◆ **Exercise prompt**
Write out every entry exactly as it appears, omitting the pictures.

◆ **Material for the task**
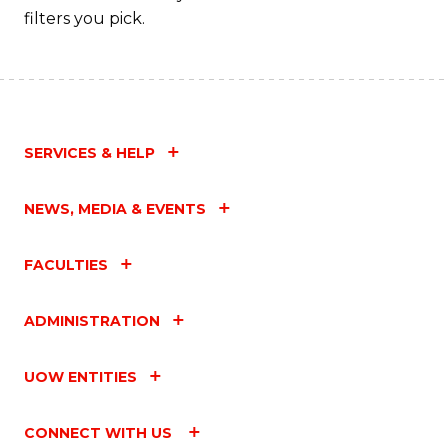
filters you pick.
SERVICES & HELP
NEWS, MEDIA & EVENTS
FACULTIES
ADMINISTRATION
UOW ENTITIES
CONNECT WITH US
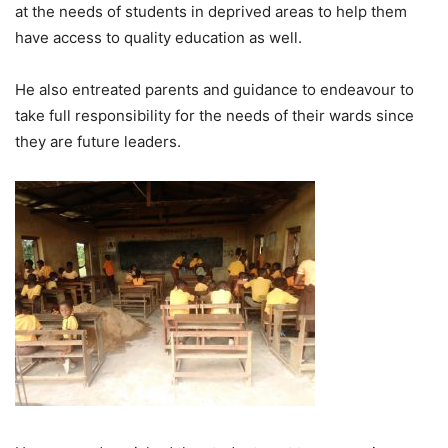
at the needs of students in deprived areas to help them
have access to quality education as well.
He also entreated parents and guidance to endeavour to
take full responsibility for the needs of their wards since
they are future leaders.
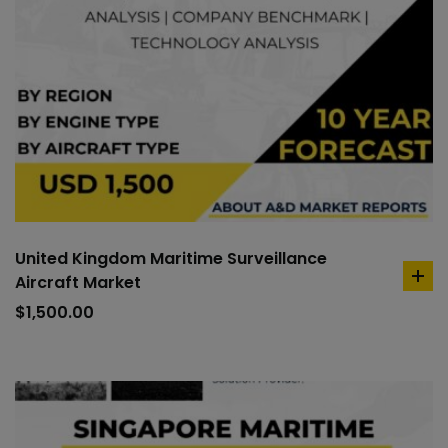
United Kingdom Maritime Surveillance
Aircraft Market
ad
to
$
1,500.00
car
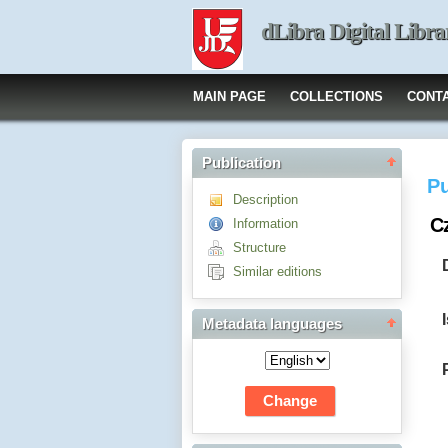
dLibra Digital Libra
MAIN PAGE
COLLECTIONS
CONT
Publication
Pu
Description
Cz
Information
Structure
Similar editions
Metadata languages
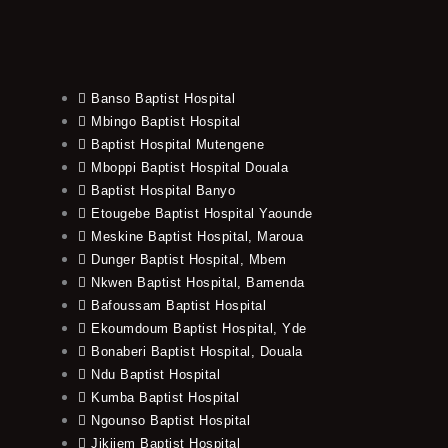
Banso Baptist Hospital
Mbingo Baptist Hospital
Baptist Hospital Mutengene
Mboppi Baptist Hospital Douala
Baptist Hospital Banyo
Etougebe Baptist Hospital Yaounde
Meskine Baptist Hospital, Maroua
Dunger Baptist Hospital, Mbem
Nkwen Baptist Hospital, Bamenda
Bafoussam Baptist Hospital
Ekoumdoum Baptist Hospital, Yde
Bonaberi Baptist Hospital, Douala
Ndu Baptist Hospital
Kumba Baptist Hospital
Ngounso Baptist Hospital
Jikijem Baptist Hospital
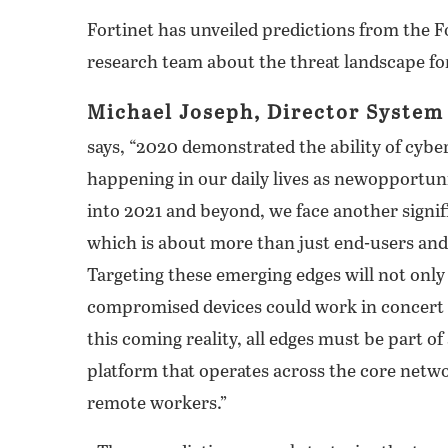
Fortinet has unveiled predictions from the F
research team about the threat landscape fo
Michael Joseph, Director System 
says, “2020 demonstrated the ability of cybe
happening in our daily lives as newopportuni
into 2021 and beyond, we face another signifi
which is about more than just end-users and
Targeting these emerging edges will not only
compromised devices could work in concert to
this coming reality, all edges must be part of
platform that operates across the core netw
remote workers.”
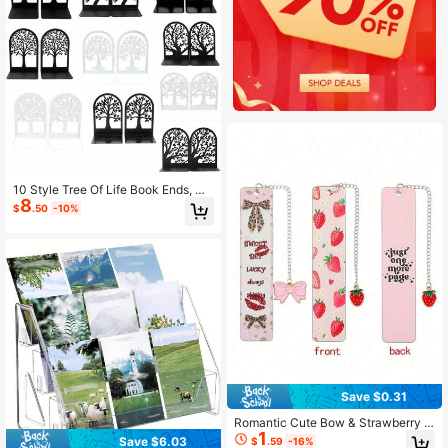
10 Style Tree Of Life Book Ends, No
8
n-Slip Metal Bookends, Office Desk
$
.50
-10%
top Home Bookends, For Teachers,
Workers Office Desktop, Iron Book
Rack Back To School
Save $0.31
Romantic Cute Bow & Strawberry T
1
heme Double-Sided Stainless Steel
Save $6.03
$
.59
-16%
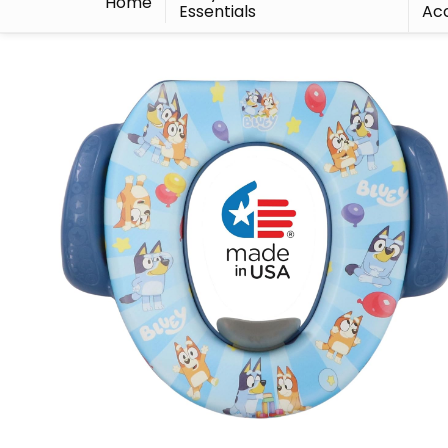
Home
Essentials
Acc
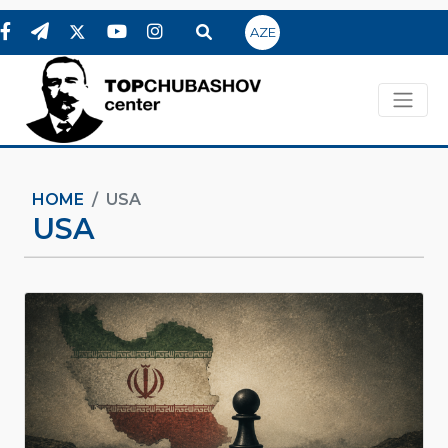
AZE
HOME
USA
USA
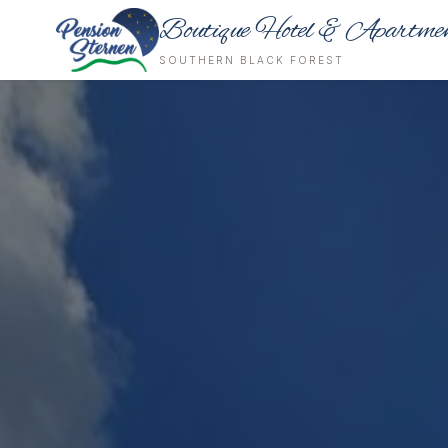
Boutique Hotel & Apartme
SOUTHERN BLACK FOREST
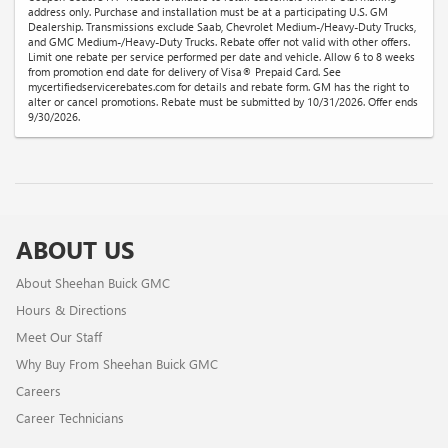
address only. Purchase and installation must be at a participating U.S. GM
Dealership. Transmissions exclude Saab, Chevrolet Medium-/Heavy-Duty Trucks,
and GMC Medium-/Heavy-Duty Trucks. Rebate offer not valid with other offers.
Limit one rebate per service performed per date and vehicle. Allow 6 to 8 weeks
from promotion end date for delivery of Visa® Prepaid Card. See
mycertifiedservicerebates.com for details and rebate form. GM has the right to
alter or cancel promotions. Rebate must be submitted by 10/31/2026. Offer ends
9/30/2026.
ABOUT US
About Sheehan Buick GMC
Hours & Directions
Meet Our Staff
Why Buy From Sheehan Buick GMC
Careers
Career Technicians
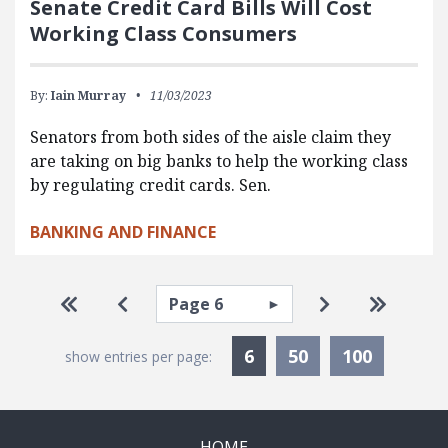
Senate Credit Card Bills Will Cost
Working Class Consumers
By:
Iain Murray
11/03/2023
Senators from both sides of the aisle claim they
are taking on big banks to help the working class
by regulating credit cards. Sen.
BANKING AND FINANCE
Pagination
Select page
Go to first page
Go to previous page
Go to next pa
Go to la
Currently Selected
6
50
100
show entries per page:
HOME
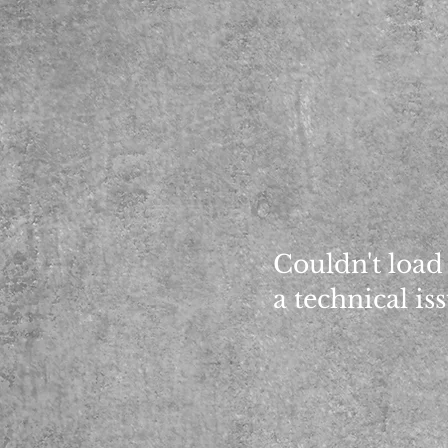
Couldn't load
a technical is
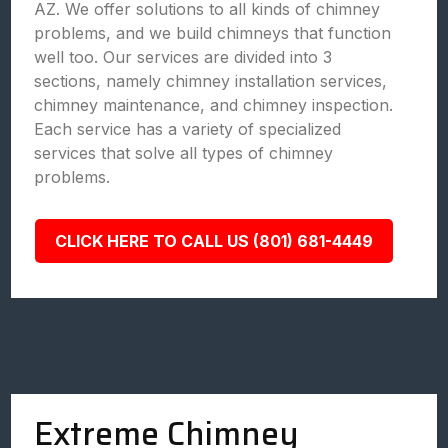
AZ. We offer solutions to all kinds of chimney
problems, and we build chimneys that function
well too. Our services are divided into 3
sections, namely chimney installation services,
chimney maintenance, and chimney inspection.
Each service has a variety of specialized
services that solve all types of chimney
problems.
CLICK HERE TO CALL US (801) 681-4449
Extreme Chimney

◆ **Output for this exercise**
filters you pick.
SERVICES & HELP
NEWS, MEDIA & EVENTS
FACULTIES
ADMINISTRATION
UOW ENTITIES
CONNECT WITH US
at the needs of students in deprived areas to help them
have access to quality education as well.
He also entreated parents and guidance to endeavour to
take full responsibility for the needs of their wards since
they are future leaders.
United Kingdom Maritime Surveillance
Aircraft Market
ad
to
$
1,500.00
car
dLibra Digital Libra
MAIN PAGE
COLLECTIONS
CONT
Publication
Pu
Description
Cz
Information
Structure
Similar editions
Metadata languages
Banso Baptist Hospital
Mbingo Baptist Hospital
Baptist Hospital Mutengene
Mboppi Baptist Hospital Douala
Baptist Hospital Banyo
Etougebe Baptist Hospital Yaounde
Meskine Baptist Hospital, Maroua
Dunger Baptist Hospital, Mbem
Nkwen Baptist Hospital, Bamenda
Bafoussam Baptist Hospital
Ekoumdoum Baptist Hospital, Yde
Bonaberi Baptist Hospital, Douala
Ndu Baptist Hospital
Kumba Baptist Hospital
Ngounso Baptist Hospital
Jikijem Baptist Hospital
Fortinet has unveiled predictions from the F
research team about the threat landscape fo
Michael Joseph, Director System 
says, “2020 demonstrated the ability of cybe
happening in our daily lives as newopportuni
into 2021 and beyond, we face another signifi
which is about more than just end-users and
Targeting these emerging edges will not only
compromised devices could work in concert to
this coming reality, all edges must be part of
platform that operates across the core netw
remote workers.”
10 Style Tree Of Life Book Ends, No
8
n-Slip Metal Bookends, Office Desk
$
.50
-10%
top Home Bookends, For Teachers,
Workers Office Desktop, Iron Book
Rack Back To School
Save $0.31
Romantic Cute Bow & Strawberry T
1
heme Double-Sided Stainless Steel
Save $6.03
$
.59
-16%
Home
Essentials
Acc
AZE
HOME
USA
USA
Boutique Hotel & Apartme
SOUTHERN BLACK FOREST
address only. Purchase and installation must be at a participating U.S. GM
Dealership. Transmissions exclude Saab, Chevrolet Medium-/Heavy-Duty Trucks,
and GMC Medium-/Heavy-Duty Trucks. Rebate offer not valid with other offers.
Limit one rebate per service performed per date and vehicle. Allow 6 to 8 weeks
from promotion end date for delivery of Visa® Prepaid Card. See
mycertifiedservicerebates.com for details and rebate form. GM has the right to
alter or cancel promotions. Rebate must be submitted by 10/31/2026. Offer ends
9/30/2026.
ABOUT US
About Sheehan Buick GMC
Hours & Directions
Meet Our Staff
Why Buy From Sheehan Buick GMC
Careers
Career Technicians
Senate Credit Card Bills Will Cost
Working Class Consumers
By:
Iain Murray
11/03/2023
Senators from both sides of the aisle claim they
are taking on big banks to help the working class
by regulating credit cards. Sen.
BANKING AND FINANCE
Pagination
Select page
Go to first page
Go to previous page
Go to next pa
Go to la
Currently Selected
6
50
100
show entries per page:
HOME
Couldn't load
a technical is
AZ. We offer solutions to all kinds of chimney
problems, and we build chimneys that function
well too. Our services are divided into 3
sections, namely chimney installation services,
chimney maintenance, and chimney inspection.
Each service has a variety of specialized
services that solve all types of chimney
problems.
CLICK HERE TO CALL US (801) 681-4449
Extreme Chimney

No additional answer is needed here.